● **Exercise**:
In the leaf-deletion problem below, what range is the number of nodes in the tree allowed to fall in?

● **Extract**:
• • • •
QUESTION:
Given a binary tree root and an integer target, delete all the leaf nodes with value target.
Note that once you delete a leaf node with value target, if its parent node becomes a leaf node and has the value target, it should also be deleted (you need to continue doing that until you cannot).
Example 1:
Input: root = [1,2,3,2,null,2,4], target = 2
Output: [1,null,3,null,4]
Explanation: Leaf nodes in green with value (target = 2) are removed (Picture in left).
After removing, new nodes become leaf nodes with value (target = 2) (Picture in center).
Example 2:
Input: root = [1,3,3,3,2], target = 3
Output: [1,3,null,null,2]
Example 3:
Input: root = [1,2,null,2,null,2], target = 2
Output: [1]
Explanation: Leaf nodes in green with value (target = 2) are removed at each step.
Constraints:
The number of nodes in the tree is in the range [1, 3000].
1 <= Node.val, target <= 1000
EXPLANATION:
首先看到题目的第一个思路就是一个后序遍历, 同时也需要知道, 需要在上一个节点进行删除操作, 所以就需要把结果返回给上一层. 所以就得到了helper的思路: 返回当前节点是否要删除.
SOLUTION:
class Solution {
func removeLeafNodes(_ root: TreeNode?, _ target: Int) -> TreeNode? {
var result:Bool = removeLeafNodesHelper(root, target)
return result ? nil : root
}
func removeLeafNodesHelper(_ root: TreeNode?, _ target: Int) -> Bool {
if root == nil {
return false
}
var left:Bool = removeLeafNodesHelper(root?.left, target)
var right:Bool = removeLeafNodesHelper(root?.right, target)
if left {
root?.left = nil
}
if right {
root?.right = nil
}
if root?.val == target && root?.left == nil && root?.right == nil {
return true
} else {
return false
}
}
}
• • • •
● **Available data**:
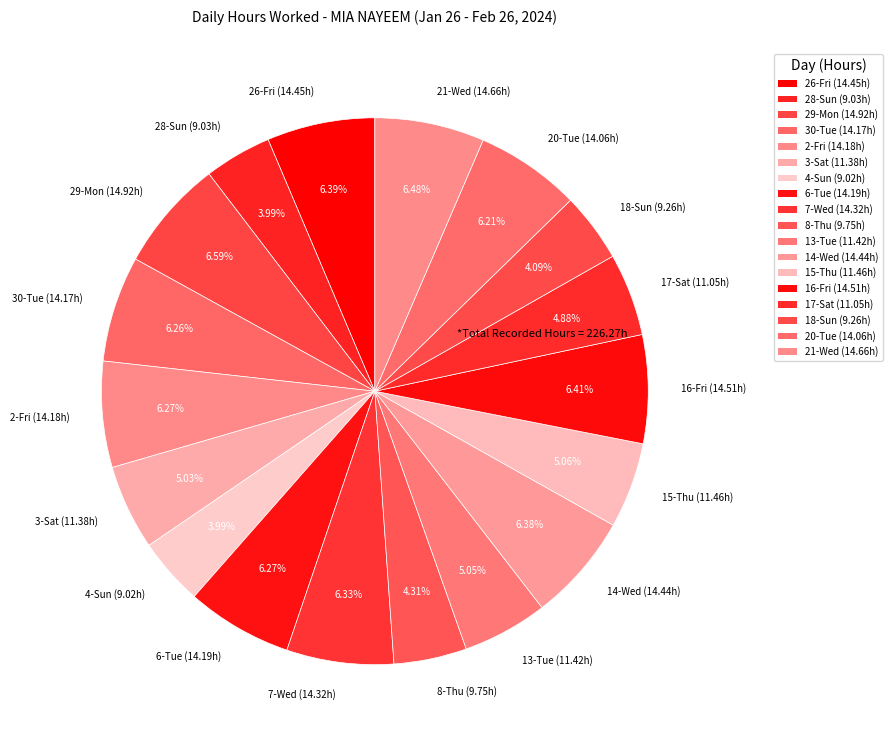

To the nearest percent, what is the combined percentage of 28-Sun and 17-Sat?

9%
• • • •
● **Solution to this exercise**:
From 1 to 3000 nodes.